Now comprising a 5-piece band based between London and the South of France, Get Back Guinozzi! is driven by two French friends, Eglantine Gouzy and Fred Landini. Front-person Eglantine is someone FatCat have been talking with for a while, having posted three of her solo tracks on our online demo archive back in 2004. Remaining in regular contact, in Spring 2008 she mailed us a CDR of the band project they'd been working, which immediately enchanted us.
The roots of Get Back Guinozzi! lay in Fred composing fifteen brief tracks for a contemporary dance company, using a minimal set up of guitar, rhythm box, and only one keyboard sound. These yielded the melody for the song 'L.A.' Having already collaborated with her on previous material, he sent London-based Eglantine instrumental versions of 'L.A.' and 'Go Back to School' to work on. The pair were so excited by the results that they decided to form a band. More tracks were sent across the internet during Winter 2007, with Eglantine adding vocals, keyboards, percussion and odd electronics, until an album's worth of material was formed and dispatched to us. Where this initial material was intentionally thin and lo-fi (with the bass parts played on guitar), recalling '79 - '82 period post-punk acts like The Raincoats or The Slits, via the smudged bedroom pop production of Ariel Pink, the newer tracks and mixes suggested a move closer to the lusher, more sparkling later '80s indie sounds of the likes of the Cure, The Smiths and some of the 4AD bands of that time. Following further meetings and conversations, tracks were sharpened, more songs were recorded, and the album was eventually re-mixed by Michael Beckett (alias Schneider TM's Kpt. Michigan). A five-piece band was formed with the addition of Regis Laugier (bass), Luc Benito (drums) and Fabrice Giuisiano (guitar, keyboard), and GBG played their debut shows in September 2008.

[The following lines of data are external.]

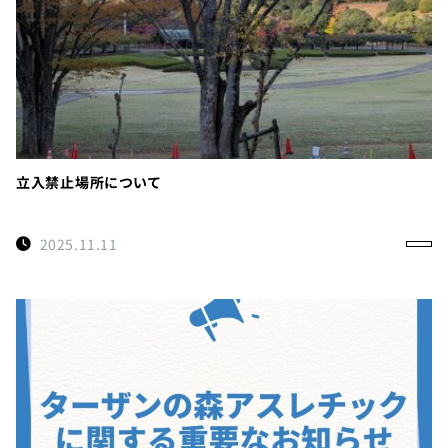
立入禁止場所について
2025.11.11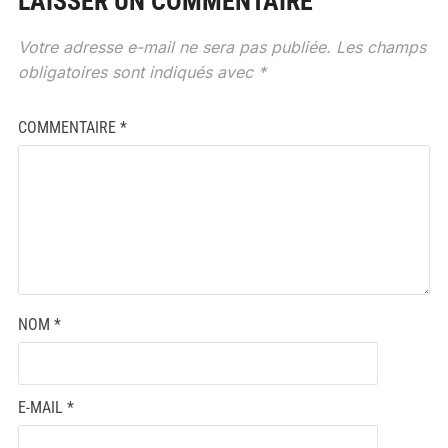
LAISSER UN COMMENTAIRE
Votre adresse e-mail ne sera pas publiée.
Les champs
obligatoires sont indiqués avec
*
COMMENTAIRE
*
NOM
*
E-MAIL
*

With lyrical meaning often partially obscured (Eglantine refers to her singing "English in a baboon style"), Fred describes Eglantine's lyrics as being replete with fantasy and a kind of dark humor. "It's Eglantine's view of the world. It's an attempt at Zouk or tropical music with these lyrics that are a little bit spooky." Influenced by singers like Ari Up (The Slits), Pygmies, Laurie Anderson, Serge Gainsbourg, Allison Staton (Young Marble Giants) and Donna Summer, Eglantine likes "to imagine my own little movies where I can be different characters. I can make doubles of myself, I can transform myself - a real schizophrenic, sometimes within the same track."